The side roasted in last Sunday afternoon’s 1-0 win over Croatia, but Kane said of tonight’s cooler  conditions: “It will be easier in that aspect.  It was a tough game at 2pm, it felt about 40 degrees on that pitch but I thought we handled that well. It will be nice to play at 8pm in the evening.”

England and Tartan Army supporters  are braced for a blockbuster clash between neighbours, and Kane acknowledged its importance.

He said: “We know what it means to represent England and play Scotland. We will try and use those feelings for our advantage.”

Kane scored a stoppage-time leveller against Scotland in a World Cup qualifier at Hampden in 2017 — his first game as captain.

He recalled: “We went 1-0 up and felt fairly comfortable. Then, all of a sudden, to go 2-1 behind with two great free-kicks was a kick in the teeth, really. The atmosphere that day was incredible, the stadium was going crazy. I thought we showed great resilience to go and get an equaliser after all of that had happened. That was a special occasion for me.”

But he said it was important to stay calm tonight in what promises to be an equally  frenzied atmosphere. He went on: “It is going to be a tough game.

“There has been a lot of build-up around it. But it is our second game at a major tournament and our focus is to try to win and make sure we try to qualify  and give ourselves as much of a chance of getting through to the next round as early as possible.”  

He insisted: “We’ve got a great team, we’re in a good place.”

But there was no danger of underestimating Scotland, who lost their opening game 2-0 against the Czech Republic.

He said: “We have huge respect for Scotland. They have a lot of great players, a lot of experienced players. Andy Robertson, for one, has won the Premier League, won the Champions League.”

Kane told how England wanted to  at least match their 2018 World Cup performance, when they reached the semi-finals.

He added: “I think that’s the aim. If we fell short of a semi-final, we’d all be disappointed as players, as a country and as staff as well.

“I think we have been moving in the right direction in the last three or four years so the next step is to go one step further, at least, and try and get into that final and hopefully try and win it.”

He also paid tribute to his former Spurs team-mate Christian Eriksen, who collapsed  in Denmark’s opening game last Saturday. He said: “It has been difficult, it has been really hard to watch.

“Thankfully Christian is alive. My wife has spoken to his wife and what I understand everything is going in a good way.

“Christian is in all of our hearts. It’s a reminder of how quickly things can change. We want to wish him well and I hope to see him soon personally. 

“The most important thing is he’s getting better day by day and that he knows our thoughts are with him.” It is estimated that more than half the population of England and Scotland will watch  this evening’s game.  And England manager Gareth Southgate said the side were desperate to perform well for their  supporters.

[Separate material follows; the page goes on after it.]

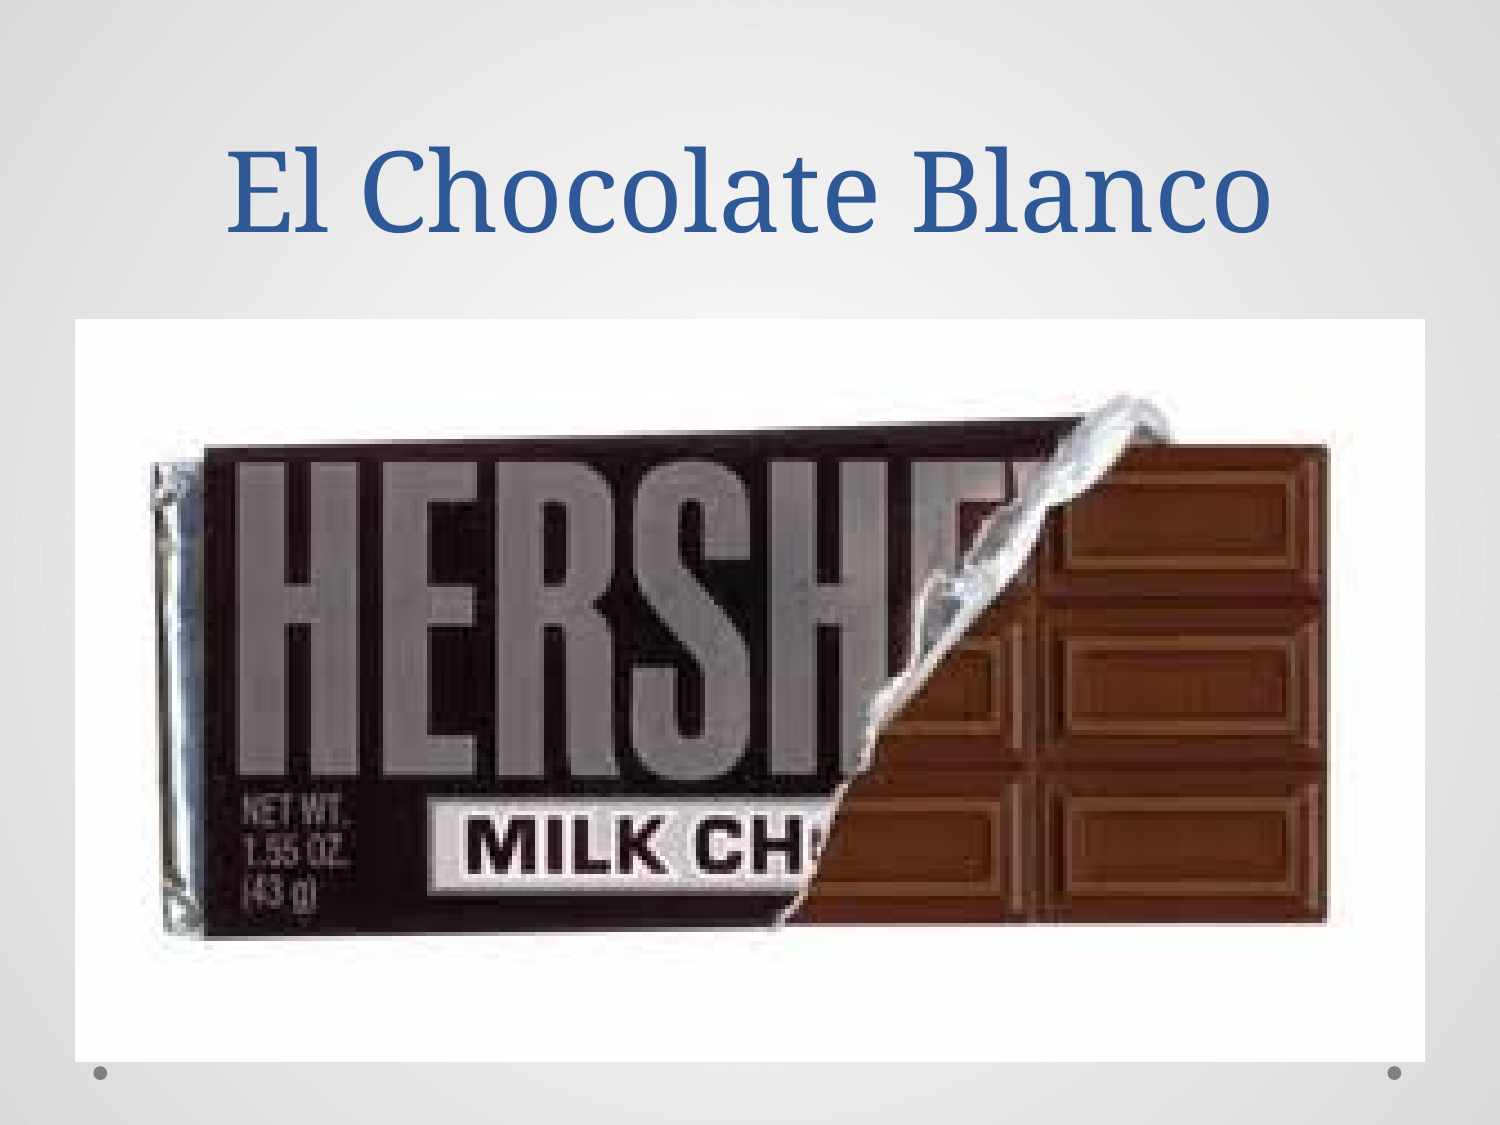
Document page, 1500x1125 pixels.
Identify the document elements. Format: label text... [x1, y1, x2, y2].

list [74, 319, 1426, 1063]
title El Chocolate Blanco [75, 0, 1425, 263]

 He added: “For me, it’s always about creating those moments for our fans. 

“There are two parts of the job as a manage — getting the best from the players and creating moments for the fans to enjoy.”

Pubs around the country will be showing the game, but one landlord has been warned he will be fined if punters cheer. 

Before the Croatia match, Leon Kelly was visited by council officers  at his Level One bar in Darwen, Lancs. They told him he faced a £1,000 fine if supporters made any loud noises. He said: “I just sort of looked at them like, ‘What? How on earth am I supposed to do that?’.

“Do I pause when someone’s about to take a shot on goal and warn everyone to keep quiet?”

 Councillors said his  marquee is “partially enclosed” so “singing and shouting” increases Covid risk.

Meanwhile, scientists also warned of fans having heart attacks during  stressful matches.

Cases rise by more than five per cent during big tournaments. If England reach the final, the risk of it being fatal will soar by up to 50 per cent, German researchers said.